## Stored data
....................

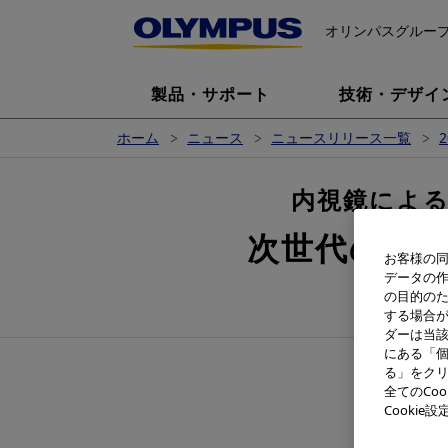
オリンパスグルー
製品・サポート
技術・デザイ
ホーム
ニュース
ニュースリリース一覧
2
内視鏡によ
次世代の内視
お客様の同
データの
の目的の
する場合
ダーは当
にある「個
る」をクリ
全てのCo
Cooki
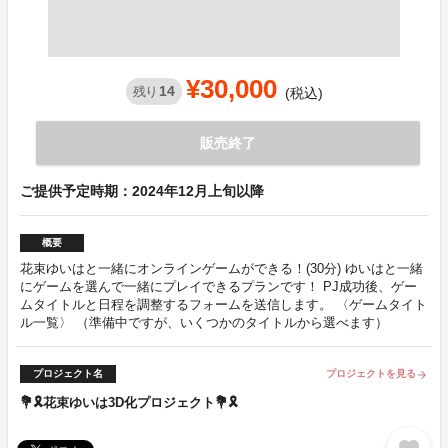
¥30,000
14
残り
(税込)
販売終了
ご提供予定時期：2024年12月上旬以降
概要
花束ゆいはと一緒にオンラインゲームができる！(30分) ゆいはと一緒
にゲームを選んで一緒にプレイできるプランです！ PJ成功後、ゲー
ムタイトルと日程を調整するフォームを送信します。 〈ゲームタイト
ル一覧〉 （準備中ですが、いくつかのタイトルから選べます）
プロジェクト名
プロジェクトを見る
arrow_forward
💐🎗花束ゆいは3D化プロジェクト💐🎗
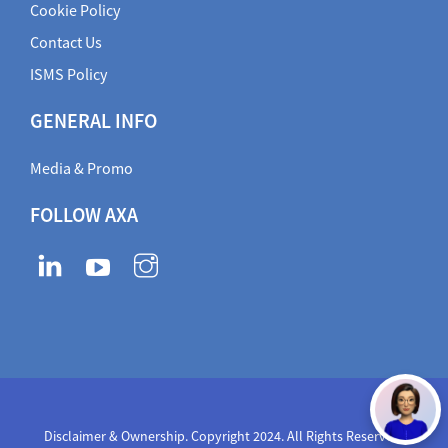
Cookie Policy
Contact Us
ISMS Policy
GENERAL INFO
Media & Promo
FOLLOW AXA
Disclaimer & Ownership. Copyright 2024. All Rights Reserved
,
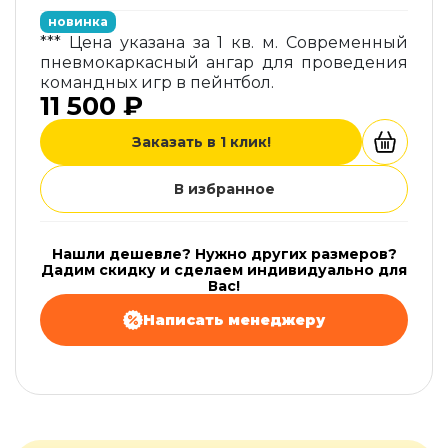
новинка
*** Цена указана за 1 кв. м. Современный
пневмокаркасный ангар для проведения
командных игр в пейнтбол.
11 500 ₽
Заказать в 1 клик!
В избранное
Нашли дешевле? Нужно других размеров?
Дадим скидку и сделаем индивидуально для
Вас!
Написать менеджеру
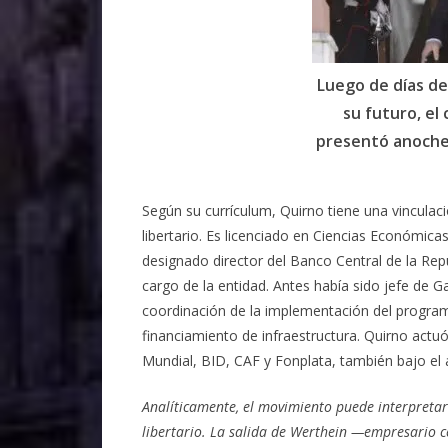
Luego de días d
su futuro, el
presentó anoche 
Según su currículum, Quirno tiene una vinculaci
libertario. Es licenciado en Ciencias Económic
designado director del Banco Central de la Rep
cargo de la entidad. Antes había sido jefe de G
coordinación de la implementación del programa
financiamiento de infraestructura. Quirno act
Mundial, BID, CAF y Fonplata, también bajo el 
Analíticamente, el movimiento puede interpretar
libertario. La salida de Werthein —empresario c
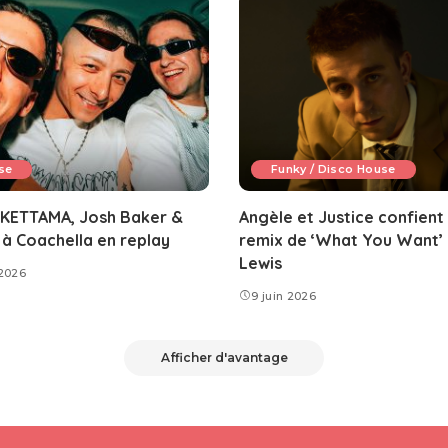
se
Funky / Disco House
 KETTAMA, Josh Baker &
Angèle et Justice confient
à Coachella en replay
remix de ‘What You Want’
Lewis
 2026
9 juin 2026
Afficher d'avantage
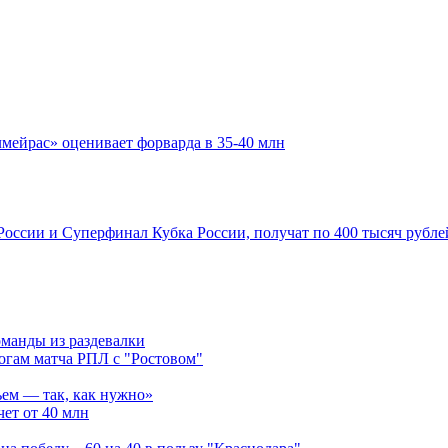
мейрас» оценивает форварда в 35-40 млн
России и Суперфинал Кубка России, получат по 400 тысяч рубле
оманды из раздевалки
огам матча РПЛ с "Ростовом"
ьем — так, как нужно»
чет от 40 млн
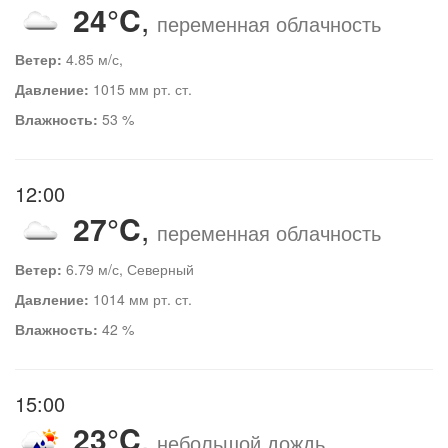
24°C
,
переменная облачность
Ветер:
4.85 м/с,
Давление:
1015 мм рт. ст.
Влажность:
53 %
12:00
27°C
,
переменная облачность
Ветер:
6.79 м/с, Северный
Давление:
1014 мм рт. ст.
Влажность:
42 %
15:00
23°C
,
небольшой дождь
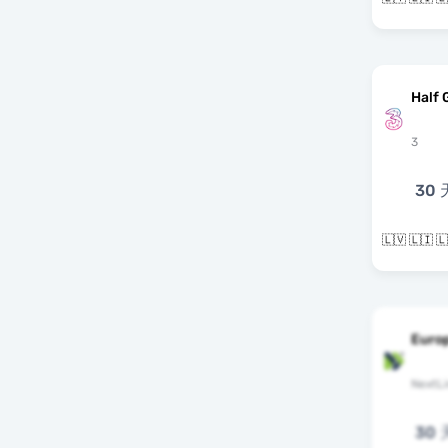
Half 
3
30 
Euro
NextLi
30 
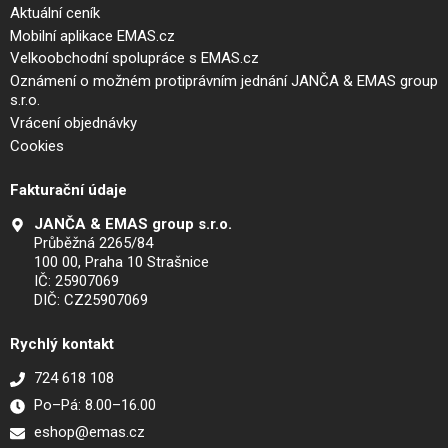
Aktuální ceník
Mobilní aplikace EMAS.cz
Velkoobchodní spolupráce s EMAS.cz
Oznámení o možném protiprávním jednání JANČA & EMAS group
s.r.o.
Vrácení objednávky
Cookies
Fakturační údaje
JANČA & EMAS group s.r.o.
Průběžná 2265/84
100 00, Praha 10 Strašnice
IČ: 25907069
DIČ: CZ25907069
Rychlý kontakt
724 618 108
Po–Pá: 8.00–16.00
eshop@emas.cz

....................

The entries above need to be transcribed exactly, with the images left out.

オリンパスグルー
製品・サポート
技術・デザイ
ホーム
ニュース
ニュースリリース一覧
2
内視鏡によ
次世代の内視
お客様の同
データの
の目的の
する場合
ダーは当
にある「個
る」をクリ
全てのCo
Cooki
¥30,000
14
残り
(税込)
販売終了
ご提供予定時期：2024年12月上旬以降
概要
花束ゆいはと一緒にオンラインゲームができる！(30分) ゆいはと一緒
にゲームを選んで一緒にプレイできるプランです！ PJ成功後、ゲー
ムタイトルと日程を調整するフォームを送信します。 〈ゲームタイト
ル一覧〉 （準備中ですが、いくつかのタイトルから選べます）
プロジェクト名
プロジェクトを見る
arrow_forward
💐🎗花束ゆいは3D化プロジェクト💐🎗
Cookie Policy
Contact Us
ISMS Policy
GENERAL INFO
Media & Promo
FOLLOW AXA
Disclaimer & Ownership. Copyright 2024. All Rights Reserved
,
новинка
*** Цена указана за 1 кв. м. Современный
пневмокаркасный ангар для проведения
командных игр в пейнтбол.
11 500 ₽
Заказать в 1 клик!
В избранное
Нашли дешевле? Нужно других размеров?
Дадим скидку и сделаем индивидуально для
Вас!
Написать менеджеру
Luego de días d
su futuro, el
presentó anoche 
Según su currículum, Quirno tiene una vinculaci
libertario. Es licenciado en Ciencias Económic
designado director del Banco Central de la Rep
cargo de la entidad. Antes había sido jefe de G
coordinación de la implementación del programa
financiamiento de infraestructura. Quirno act
Mundial, BID, CAF y Fonplata, también bajo el 
Analíticamente, el movimiento puede interpretar
libertario. La salida de Werthein —empresario c
se
Funky / Disco House
 KETTAMA, Josh Baker &
Angèle et Justice confient
à Coachella en replay
remix de ‘What You Want’
Lewis
 2026
9 juin 2026
Afficher d'avantage
мейрас» оценивает форварда в 35-40 млн
России и Суперфинал Кубка России, получат по 400 тысяч рубле
оманды из раздевалки
огам матча РПЛ с "Ростовом"
ьем — так, как нужно»
чет от 40 млн
24°C
,
переменная облачность
Ветер:
4.85 м/с,
Давление:
1015 мм рт. ст.
Влажность:
53 %
12:00
27°C
,
переменная облачность
Ветер:
6.79 м/с, Северный
Давление:
1014 мм рт. ст.
Влажность:
42 %
15:00
23°C
,
небольшой дождь
Half 
3
30 
Euro
NextLi
30 
Aktuální ceník
Mobilní aplikace EMAS.cz
Velkoobchodní spolupráce s EMAS.cz
Oznámení o možném protiprávním jednání JANČA & EMAS group
s.r.o.
Vrácení objednávky
Cookies
Fakturační údaje
JANČA & EMAS group s.r.o.
Průběžná 2265/84
100 00, Praha 10 Strašnice
IČ: 25907069
DIČ: CZ25907069
Rychlý kontakt
724 618 108
Po–Pá: 8.00–16.00
eshop@emas.cz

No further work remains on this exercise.